┌─ PROVIDED PASSAGE
During work on a biography of Yigal Allon, Shapira became interested in the role of force in the Zionist movement, initially inspired by an article by Menachem Begin during the 1982 Lebanon War on “A War of Choice.” This resulted in a book, Herev Hayona: Hatziyonut vehakoah, 1881-1948 (Land and Power: The Zionist Resort to Force, 1881-1948). In her biography of Yigal Allon, Yigal Allon, Native Son: A Biography, Shapira in fact portrays the development of the entire Palmach generation in Palestine, the first native-born Sabra generation.

During this period, she also began investigating issues related to culture and collective memory, as evident in articles on Latrun and S. Yizhar’s short story “Hirbet Hize,” and on the attitudes of Israeli society to the Holocaust and Holocaust survivors. Her book Hatanakh vehazehut hayisraelit (The Bible and Israeli identity) seeks to explain why the status of the Bible has declined in Israeli identity. Issues of identity, culture, and memory are also the focus of two collections of essays, Yehudim Hadashim, Yehudim Yeshanim (New Jews, Old Jews), and Yehudim, Tziyonim Umah shebeinehem (Jews, Zionists and Between).

Many of her books have been translated into English, German, Polish, Russian, and French.

From 2004-2005, she pursued her research through a fellowship at the Katz Center for Advanced Judaic Studies.

In a podcast interview conducted with her in October 2019, Shapira discussed her writing approach: "I never think about the audience. The audience does not exist when I write. I write what I believe is the closest to the truth I can reach [...] A researcher must have the ability to observe the protagonists from the outside, those he or she writes about... That must be their perspective. And perhaps that is what makes the difference between dull writing and writing that allows the reader to connect with the writer, not necessarily with the text itself [...] I write about topics where the human drama moves me".
└─
(WORK ITEM) In the passage on Shapira's research, which center gave her a fellowship from 2004 to 2005?
┌─ STORED DATA
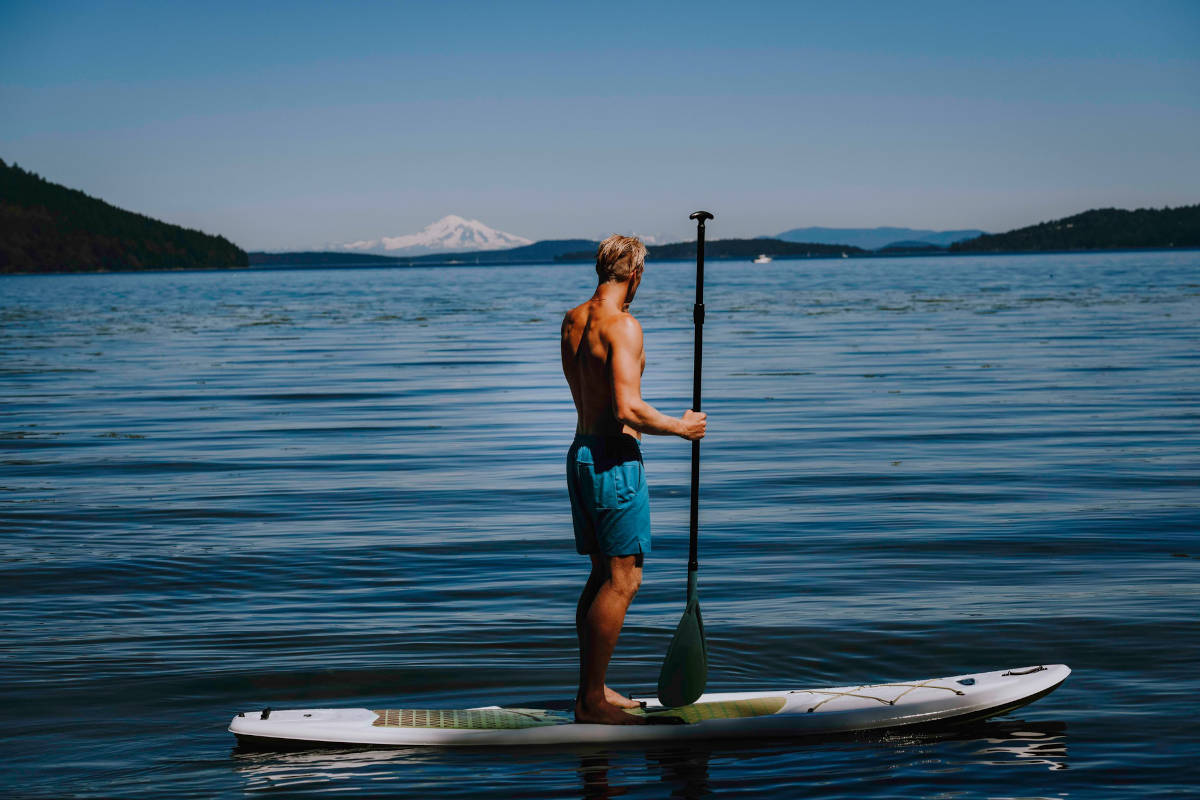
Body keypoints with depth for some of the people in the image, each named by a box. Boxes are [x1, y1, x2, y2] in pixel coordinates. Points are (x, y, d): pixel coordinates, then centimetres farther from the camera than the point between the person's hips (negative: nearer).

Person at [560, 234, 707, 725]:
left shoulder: (573, 320, 11)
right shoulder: (623, 325, -17)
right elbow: (627, 409, -24)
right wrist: (680, 427, -11)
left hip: (582, 451, 9)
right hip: (614, 458, -9)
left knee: (603, 574, 16)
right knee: (622, 580, -4)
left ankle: (591, 688, 21)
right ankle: (591, 700, -2)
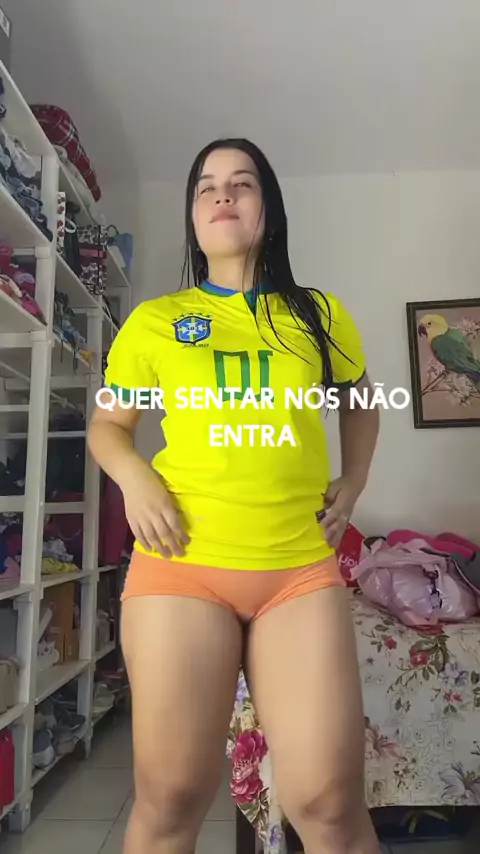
└─
(WRITTEN RESPONSE) The Katz Center for Advanced Judaic Studies.